Gli investigatori del Nevada che si occupano del presunto caso di stupro che coinvolge Cristiano Ronaldo avrebbero chiesto al calciatore della Juventus un campione di Dna.

Il Wall Street Journal, che riferisce la storia in esclusiva, scrive di aver ricevuto queste informazioni confidenziali da un funzionario di polizia che sarebbe a conoscenza del caso. Sulla vicenda però nè il calciatore portoghese ne la polizia di Las Vegas hanno voluto commentare.

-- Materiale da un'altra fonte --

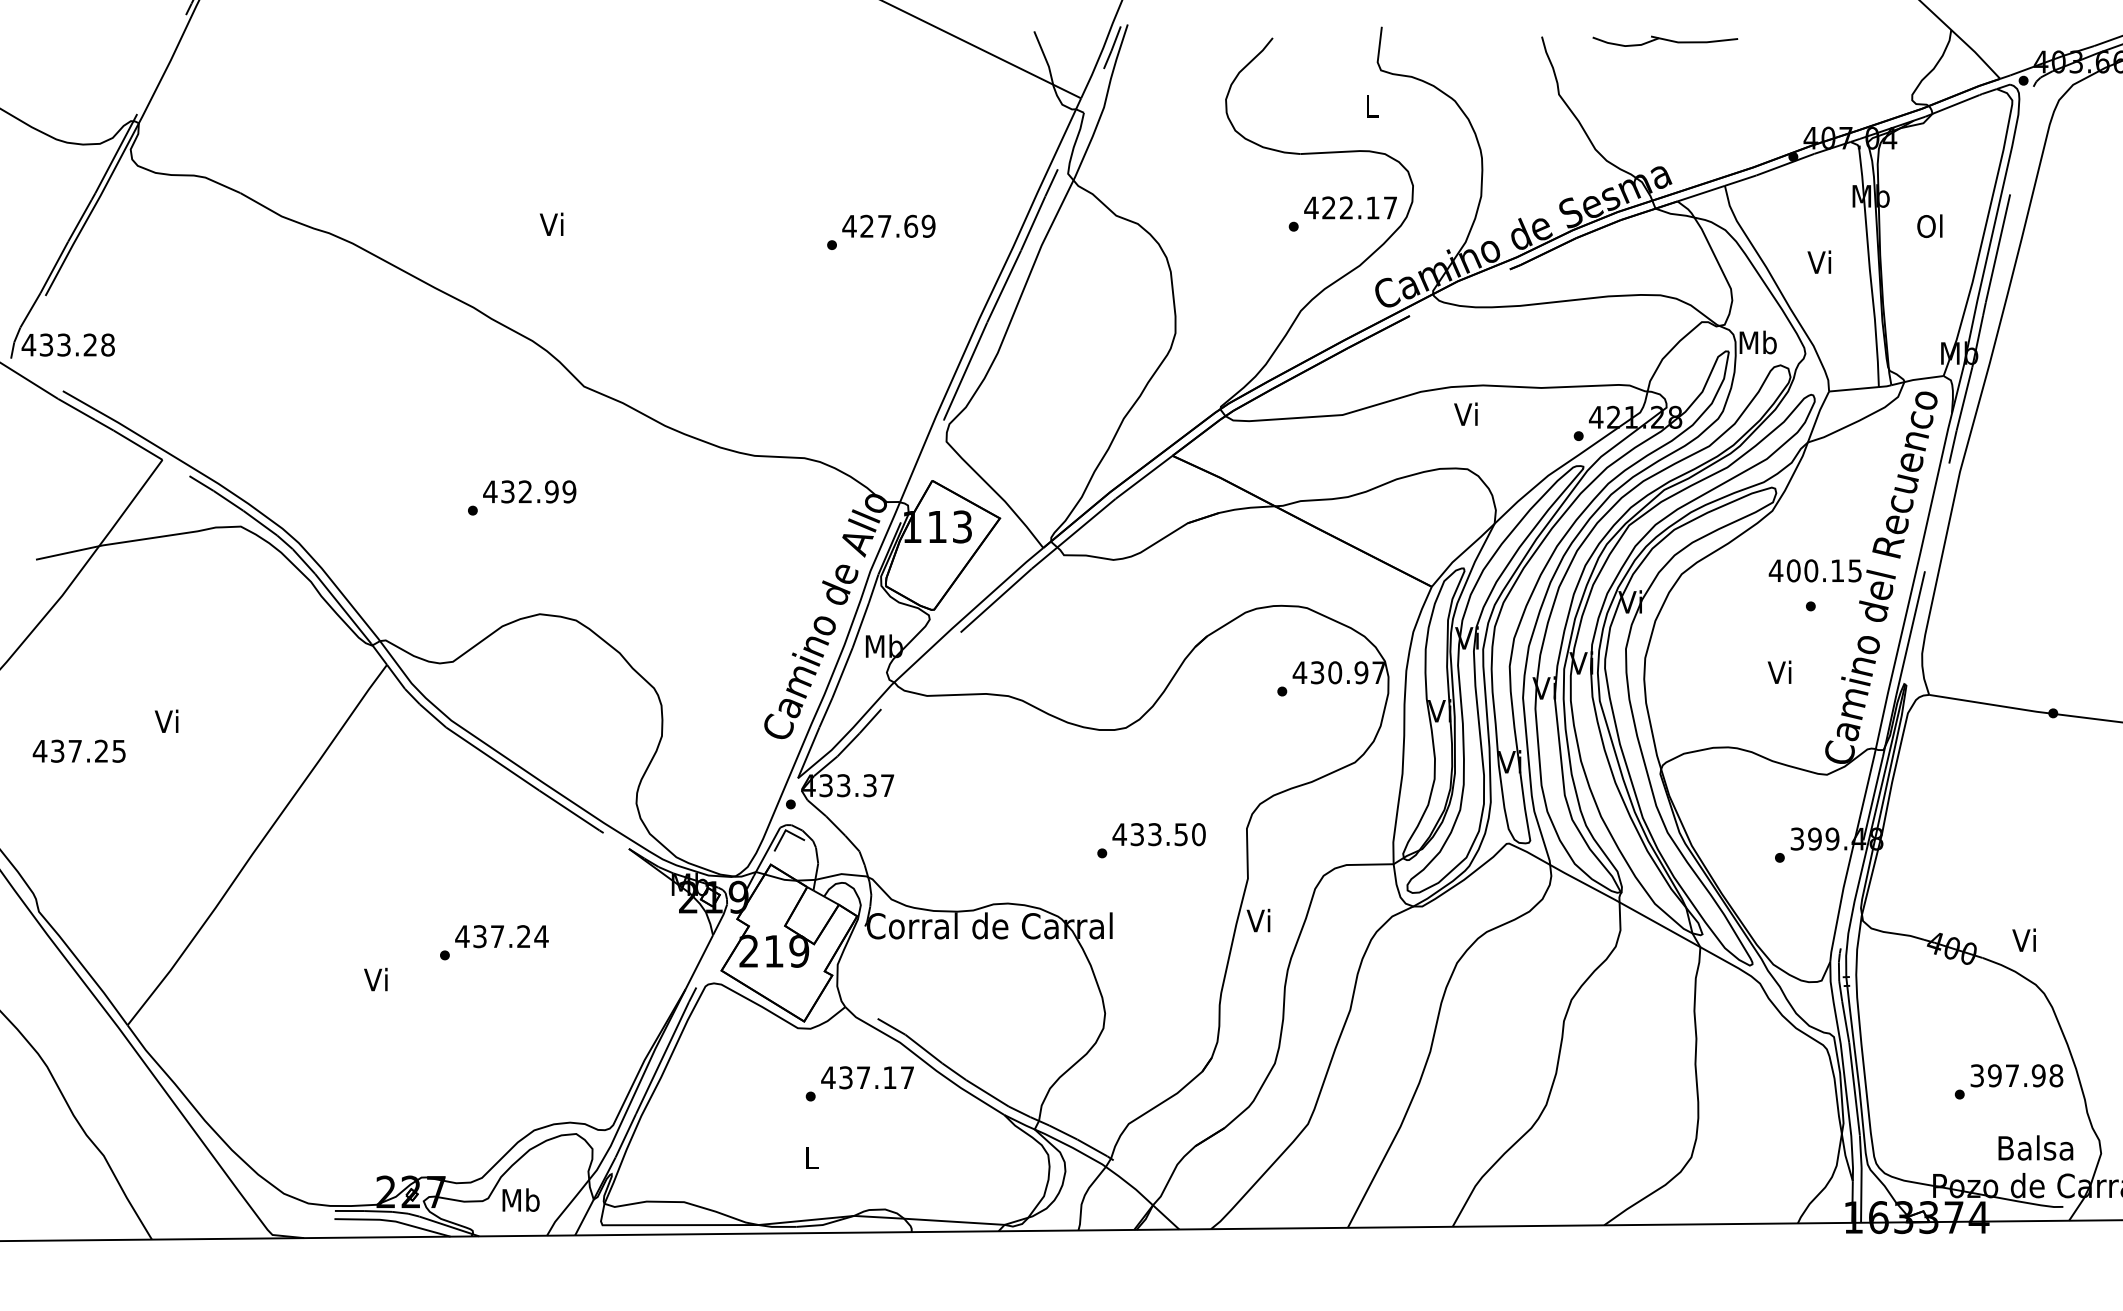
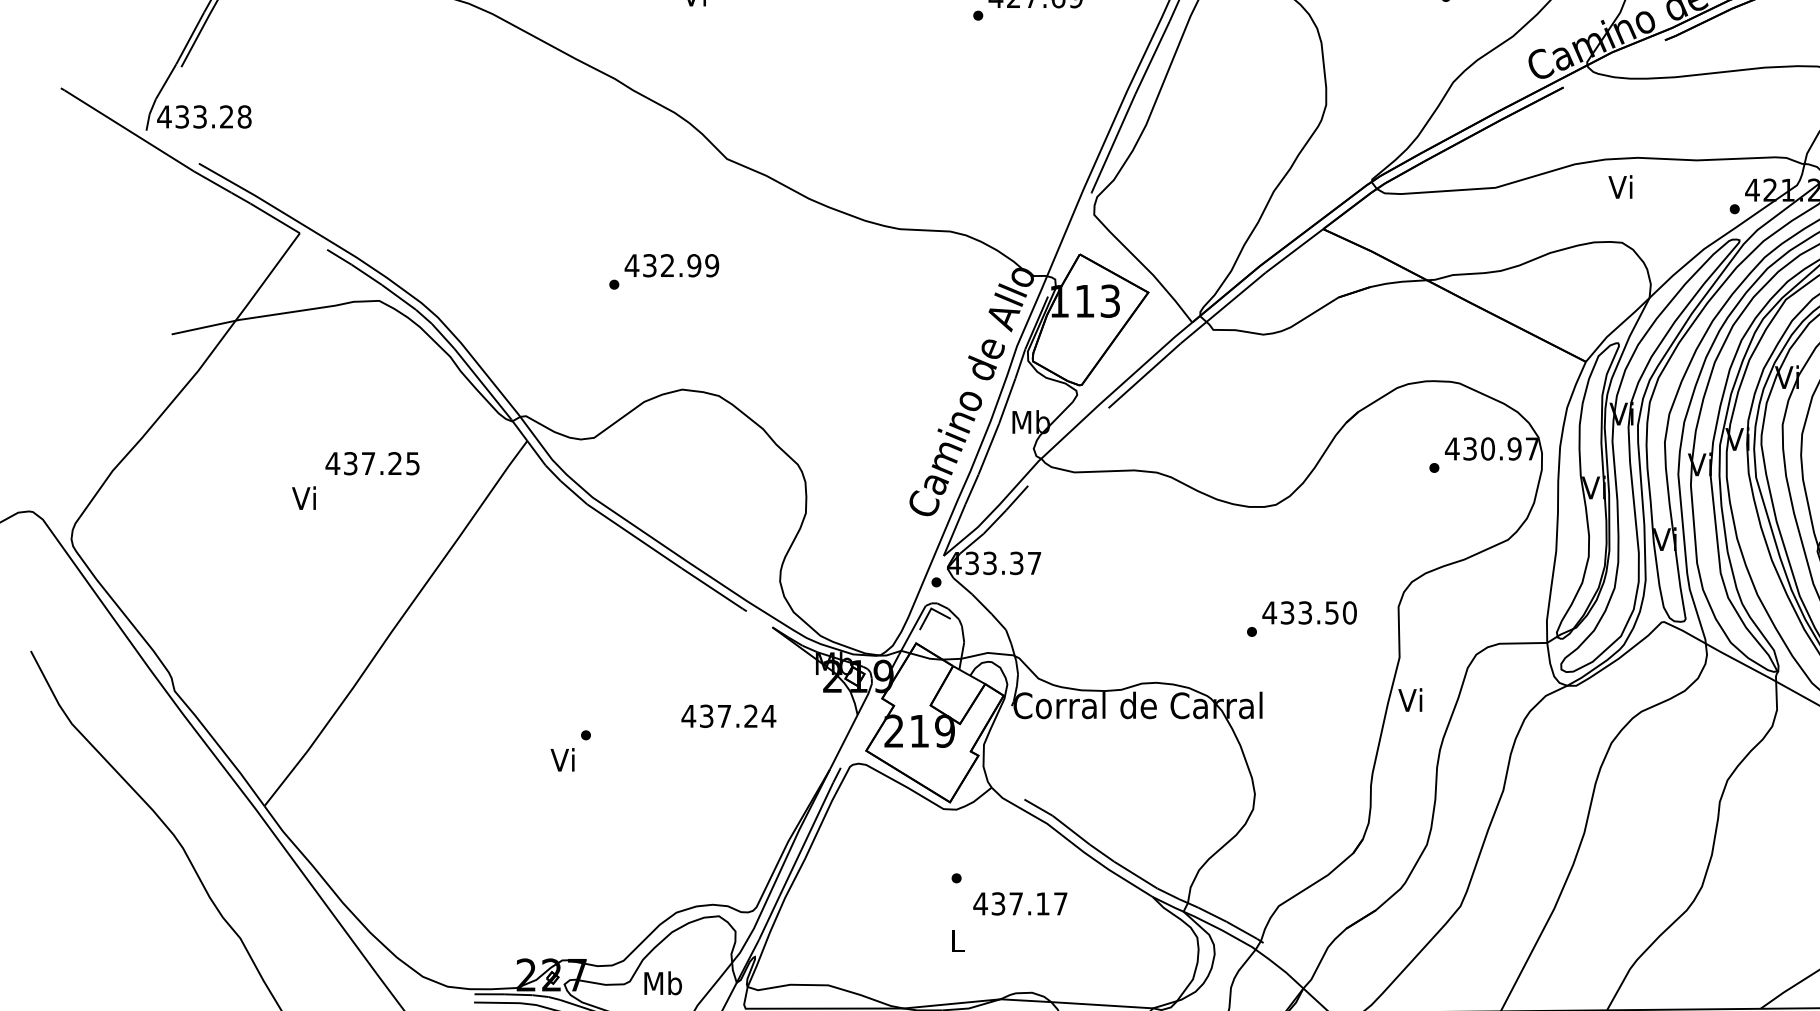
text: (78, 750) -> (371, 462), moved
text: (501, 936) -> (728, 716), moved
text: (375, 979) -> (562, 759), moved
text: (867, 1077) -> (1020, 903), moved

Ronaldo era stato accusato dalla statunitense Kathryn Mayorga per un episodio che sarebbe avvenuto in un hotel di Las Vegas nel 2009.

Dopo la riapertura del caso qualche mese fa, evidenzia Giovanni D’Agata, presidente dello “Sportello dei Diritti”, l’ex Real Madrid ha più volte ribadito di essere innocente e ha garantito il massimo sostegno all’inchiesta.

Nei giorni scorsi gli investigatori avrebbero chiesto a Cristiano Ronaldo di fornire un campione di materiale genetico, procedura standard per un caso di presunta aggressione sessuale.